Die bwete (in älterer französischer Literatur auch als bwiti wiedergegeben, obwohl der letztere Begriff eher den umfassenderen Ahnenkultkomplex bezeichnet) ist der physische Behälter der Ahnenmacht in der religiösen Praxis der Kota. Der aus Rinde, Weide oder mit Weidengeflecht verstärkten Fasern gefertigte Korb enthielt den Schädel und die wichtigsten Langknochen der verstorbenen Stammesoberhäupter sowie persönliche Gegenstände, Amulette und organische Materialien, die mit den Toten in Verbindung gebracht wurden. Die mbulu ngulu-Figur war an der Öffnung des Korbes angebracht, die über den Rautenboden eingeführt wurde, so dass das Gesicht des Ahnen über den Inhalt der Reliquie wachte.

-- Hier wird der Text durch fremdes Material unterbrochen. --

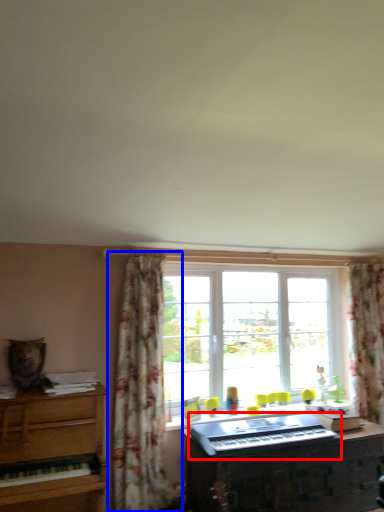
Question: Which point is further to the camera, musical keyboard (highlighted by a red box) or curtain (highlighted by a blue box)?

Choices:
 (A) musical keyboard
 (B) curtain

Answer: (B)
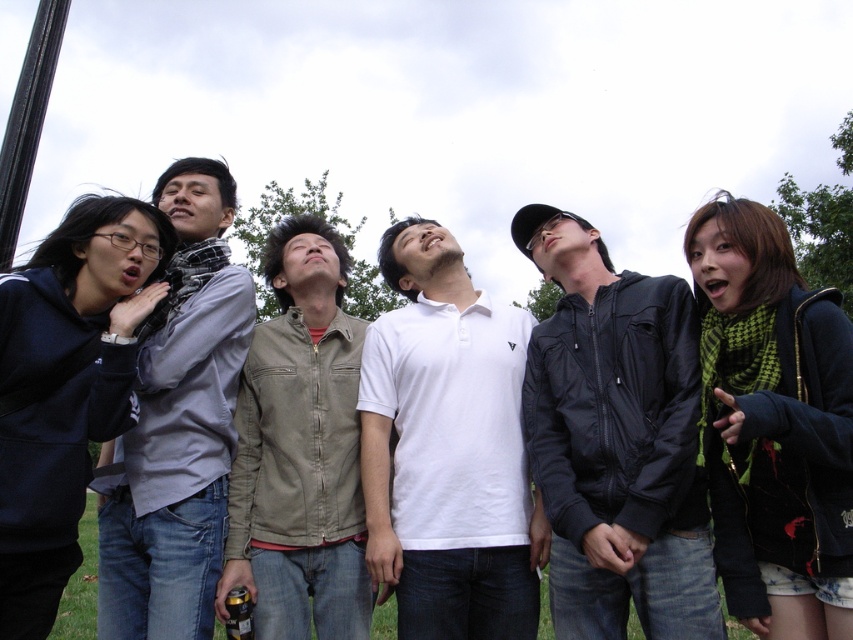
You are a photographer trying to capture a group photo of the matte gray scarf at left and the khaki cotton vest at center. The camera you are using has a minimum focusing distance of 60 centimeters. Can you take a clear photo of both subjects without moving them?

The distance between the matte gray scarf at left and the khaki cotton vest at center is 58.62 centimeters. Since this distance is less than the camera minimum focusing distance of 60 centimeters, you cannot take a clear photo of both subjects without moving them.

You are standing in the park and see the matte gray scarf at left. Can you estimate how far it is from the pole on the left side of the image?

The matte gray scarf at left is located at point (x=178, y=424), which is approximately 66.4 centimeters from the pole on the left side of the image.

You are a photographer trying to capture a closeup of the green checkered scarf at upper right without including the black leather jacket at center in the frame. Given their sizes, is this possible?

The black leather jacket at center is larger in size than the green checkered scarf at upper right. Since the jacket is bigger, it might block the view of the scarf depending on their positions. However, since the scarf is at upper right and the jacket is at center, you can adjust your angle to focus on the upper right area, excluding the jacket by moving the camera upwards or to the right. This should allow you to capture the scarf without the jacket in the frame.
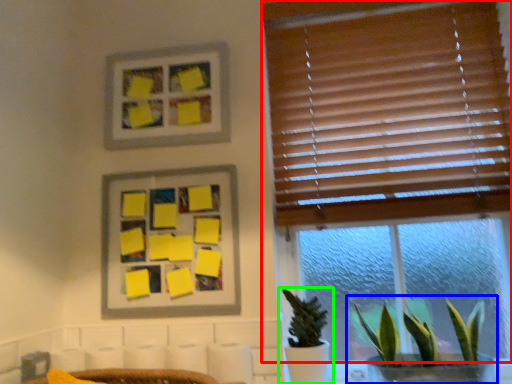
Question: Based on their relative distances, which object is farther from window (highlighted by a red box)? Choose from houseplant (highlighted by a blue box) and houseplant (highlighted by a green box).

Choices:
 (A) houseplant
 (B) houseplant

Answer: (B)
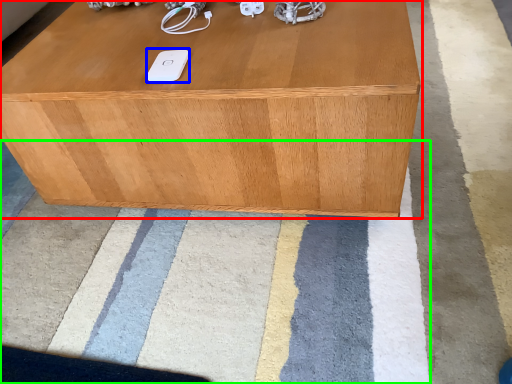
Question: Which object is positioned farthest from table (highlighted by a red box)? Select from ipod (highlighted by a blue box) and mat (highlighted by a green box).

Choices:
 (A) ipod
 (B) mat

Answer: (B)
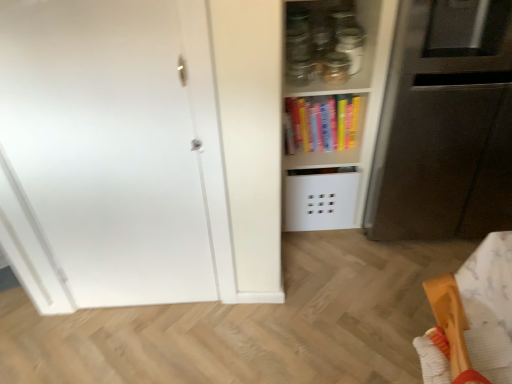
Question: Does white matte door at left have a greater height compared to wooden spatula at lower right?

Die bwete wurde in einem dafür vorgesehenen Raum innerhalb des Haushalts oder des Stammesgeländes aufbewahrt, bei Heilungs-, Initiations- und Krisenbewältigungszeremonien hervorgeholt und regelmäßig mit Opfergaben "gefüttert". Sein Inhalt sammelte sich über Generationen hinweg an: Ein einziger Korb konnte Reliquien von drei oder vier wichtigen Vorfahren enthalten, was ihn zu einem materiellen Archiv der Stammesgeschichte machte. Da koloniale Sammler und Missionare den Korb und seine menschlichen Überreste entsorgten, die Metallfigur aber zurückbehielten, ist die bwete selbst in Museen und Privatsammlungen außerordentlich selten; ihr Fehlen ist der Standardzustand fast aller mbulu ngulu, die heute auf dem Markt angeboten werden.